In 2012, the Southeast Land Trust of NH teamed up with the Town of Rye to permanently protect this scenic property, the total cost of which is $750,000. The Rye Conservation Commission has led the way with a generous commitment of $725,000 from the Town's conservation bond. Neighbors contributed the remaining $25,000 to cover the Land Trust's associated transaction costs and the long-term stewardship of this easement. 

The Southeast Land Trust of New Hampshire is working with the Town of Rye to permanently protect these 48 acres on Washington Road through the purchase of a conservation easement. The protection of this unique property will prohibit development and protect the natural resources of the property and the watershed.  The property will remain in private ownership and the conservation easement will remain in place even if the land is sold in the future.

Conservation Values
•    The Washington Road property is comprised of 48+/- acres off of Washington Road and includes hundreds of feet on both sides of Berry’s Brook. Berry's Brook is a unique coastal ecosystem comprised of a 6.2 mile brook, freshwater wetlands, forested uplands, open grasslands, an estuary, and scenic tidal marshland.

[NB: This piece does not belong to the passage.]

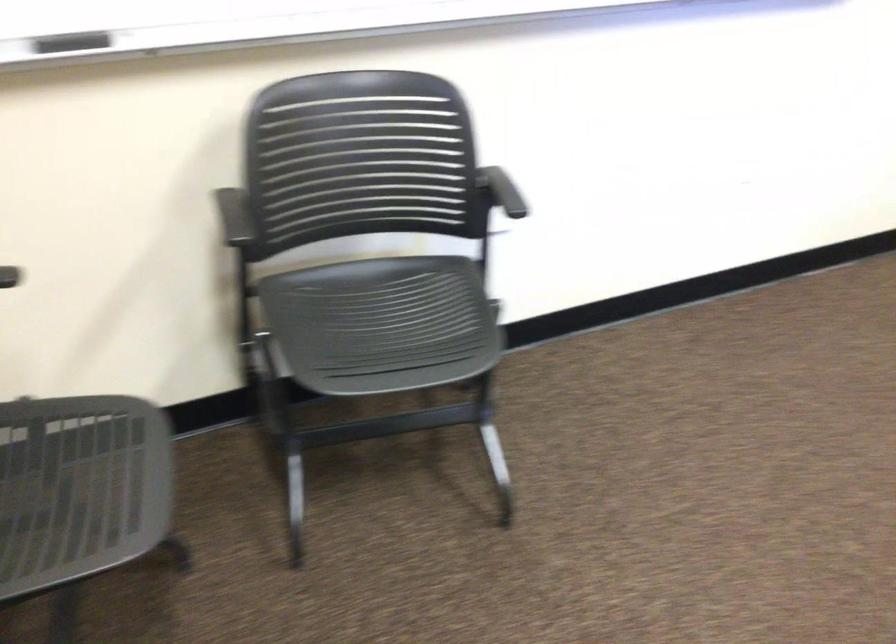
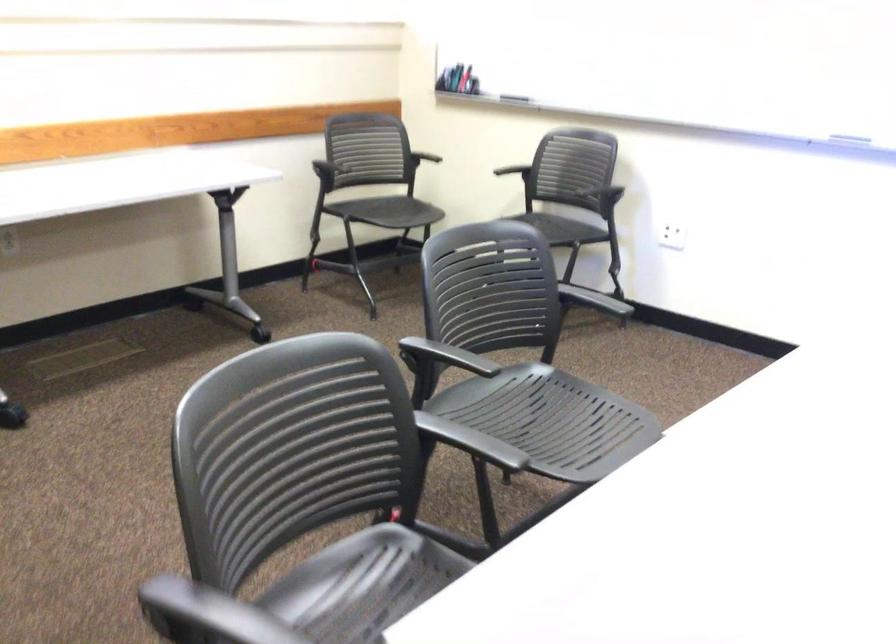
Find the pixel in the second image that matches (x=78, y=73) in the first image.

(514, 98)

•    The property’s open fields bounded by stone walls provide a scenic reminder of our rural landscape at the turn of the century, when much of Rye and the region was pasture for sheep and other animals.

•    30 acres overlay a strafied drift aquifer with a high capacity for public drinking water.

•    Nearly the entire property is recognized by the New Hampshire Wildlife Action Plan as being a supporting landscape for core wildlife habitat.

•    The property contains 31 acres of productive agricultural soils which are important for ensuring the land remains available for locally grown foods.

•    The NH Natural Heritage Bureau has identified threatened and endangered plant and wildlife species known within 1 mile of the Lium property.  The spotted turtle (threatened) is a likely visitor and inhabitant of the property.

•    The property lies adjacent to more than 120 acres of existing conservation land, enhancing and extending a greenway along this portion of Berry’s Brook.